BEEF: Suckler cows
On many farms spring calving will start over the coming months. Neonatal calf health is vital as scour accounts for 50% of deaths in calves under one month old. There are several causes of scours which are classed as either non-infectious or infectious and prevention and treatment is different for each.
Non-infectious causes are a result of inadequate dam nutrition or a poor environment for the new born calf. These scours will not spread through a batch of calves. Infectious causes can be divided into three categories:
Viral causes such as coronavirus, rotavirus and BVD. Antibiotics aren’t effective against viral causes but are sometimes used as secondary defence, as the viral infection is likely to open the doors for bacterial infection. Effective vaccines are available and may be particularly useful in scenarios of compact calving where cows can be vaccinated in batches.
Bacterial causes such as E-coli and salmonella, antibiotics will be effective in the treatment of these infections.
Protozoan causes such as cryptosporidium and coccidiosis can be easily picked up from the environment. They are difficult to remove from the environment and generally require an oral suspension for treatment.
Prevention is always better than treatment and good colostrum management, as well as good hygiene standards are as important as anything. No matter the cause a good rehydration therapy using oral electrolyte will likely be required.
From mid January through to the end of February is a good time to carry out soil analysis. For grassland take samples down to a depth of 75 mm and 150 mm for arable ground. Further information on the sampling procedure can be found in the dairying notes.

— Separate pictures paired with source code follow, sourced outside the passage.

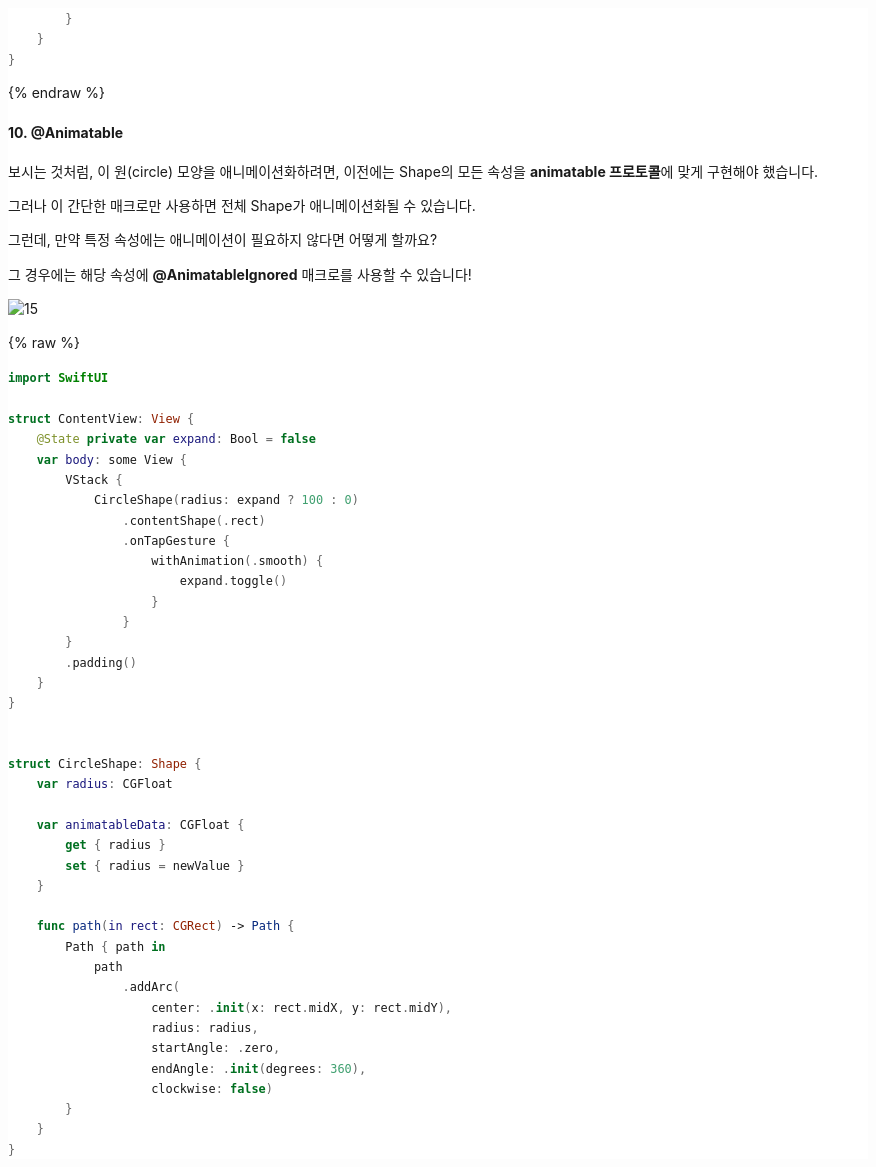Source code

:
 ```swift
        }
    }
}
```
{% endraw %}




#### 10. **@Animatable**


보시는 것처럼, 이 원(circle) 모양을 애니메이션화하려면, 이전에는 Shape의 모든 속성을 **animatable 프로토콜**에 맞게 구현해야 했습니다.


그러나 이 간단한 매크로만 사용하면 전체 Shape가 애니메이션화될 수 있습니다.


그런데, 만약 특정 속성에는 애니메이션이 필요하지 않다면 어떻게 할까요?


그 경우에는 해당 속성에 **@AnimatableIgnored** 매크로를 사용할 수 있습니다!


![15](/assets/img/2025-09-21-2️⃣ WWDC-2025--SwiftUI-7.0--iOS-26.md/15.png)



{% raw %}
```swift
import SwiftUI

struct ContentView: View {
    @State private var expand: Bool = false
    var body: some View {
        VStack {
            CircleShape(radius: expand ? 100 : 0)
                .contentShape(.rect)
                .onTapGesture {
                    withAnimation(.smooth) {
                        expand.toggle()
                    }
                }
        }
        .padding()
    }
}


struct CircleShape: Shape {
    var radius: CGFloat

    var animatableData: CGFloat {
        get { radius }
        set { radius = newValue }
    }

    func path(in rect: CGRect) -> Path {
        Path { path in
            path
                .addArc(
                    center: .init(x: rect.midX, y: rect.midY),
                    radius: radius,
                    startAngle: .zero,
                    endAngle: .init(degrees: 360),
                    clockwise: false)
        }
    }
}
```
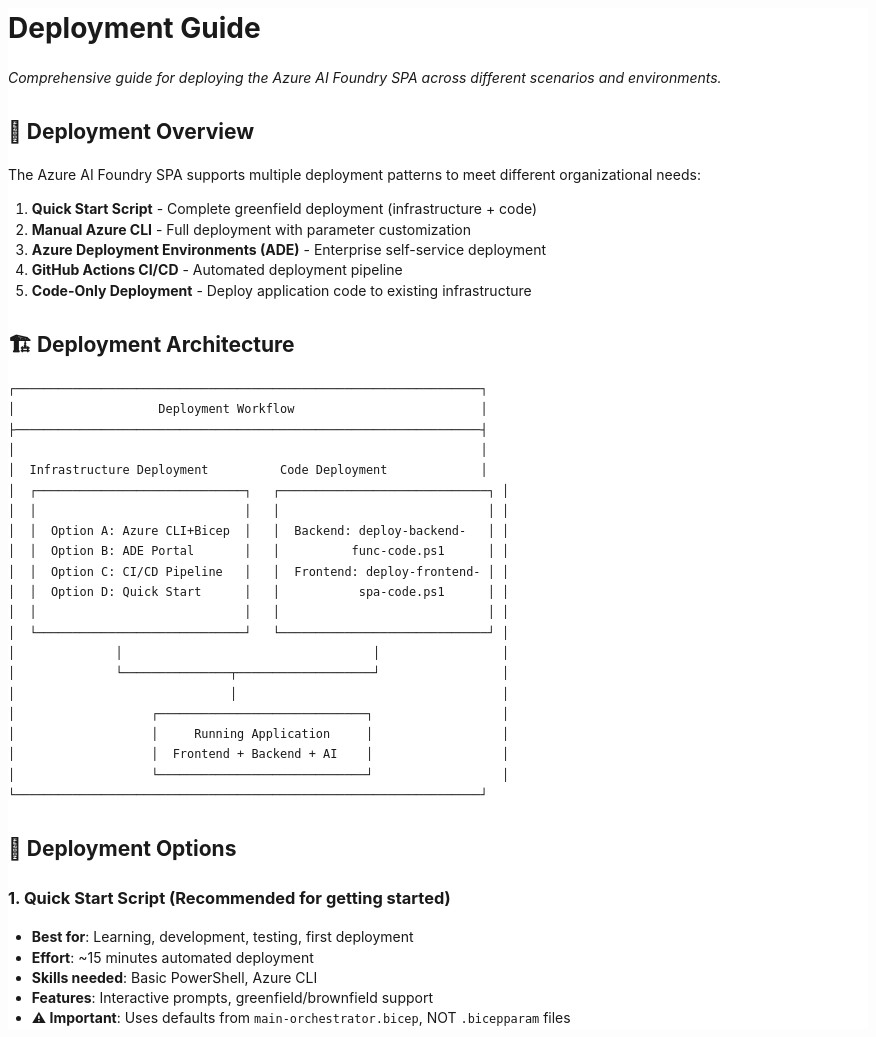 # Deployment Guide

*Comprehensive guide for deploying the Azure AI Foundry SPA across different scenarios and environments.*

## 🎯 Deployment Overview

The Azure AI Foundry SPA supports multiple deployment patterns to meet different organizational needs:

1. **Quick Start Script** - Complete greenfield deployment (infrastructure + code)
2. **Manual Azure CLI** - Full deployment with parameter customization
3. **Azure Deployment Environments (ADE)** - Enterprise self-service deployment
4. **GitHub Actions CI/CD** - Automated deployment pipeline
5. **Code-Only Deployment** - Deploy application code to existing infrastructure

## 🏗️ Deployment Architecture

```
┌─────────────────────────────────────────────────────────────────┐
│                    Deployment Workflow                          │
├─────────────────────────────────────────────────────────────────┤
│                                                                 │
│  Infrastructure Deployment          Code Deployment             │
│  ┌─────────────────────────────┐   ┌─────────────────────────────┐ │
│  │                             │   │                             │ │
│  │  Option A: Azure CLI+Bicep  │   │  Backend: deploy-backend-   │ │
│  │  Option B: ADE Portal       │   │          func-code.ps1      │ │
│  │  Option C: CI/CD Pipeline   │   │  Frontend: deploy-frontend- │ │
│  │  Option D: Quick Start      │   │           spa-code.ps1      │ │
│  │                             │   │                             │ │
│  └─────────────────────────────┘   └─────────────────────────────┘ │
│              │                                   │                 │
│              └───────────────┬───────────────────┘                 │
│                              │                                     │
│                   ┌─────────────────────────────┐                  │
│                   │     Running Application     │                  │
│                   │  Frontend + Backend + AI    │                  │
│                   └─────────────────────────────┘                  │
└─────────────────────────────────────────────────────────────────┘
```

## 🚀 Deployment Options

### 1. **Quick Start Script** (Recommended for getting started)
- **Best for**: Learning, development, testing, first deployment
- **Effort**: ~15 minutes automated deployment
- **Skills needed**: Basic PowerShell, Azure CLI
- **Features**: Interactive prompts, greenfield/brownfield support
- **⚠️ Important**: Uses defaults from `main-orchestrator.bicep`, NOT `.bicepparam` files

Exporting/importing organic manures
As with last year records of all organic manures exported must be submitted to NIEA by 31st January for the previous calendar year by the exporter. Exporting is not that common in the beef and sheep sector. If you are importing slurry it is important you stay below 170 kg nitrogen per hectare. Do your own calculations and keep records of quantities imported and from whom.
Late pregnancy feeding
Indoor feeding in late pregnancy may be based on silage, hay or straw. As these are all variable in terms of nutrient content, especially hay and silage it is essential to have these analysed well in advance of the feeding period to determine the required level of concentrate feeding.
Dry matter intake, as a percentage of bodyweight, is greatly reduced during late pregnancy and can be as low as 0.8. Intake is also affected by the type of forage.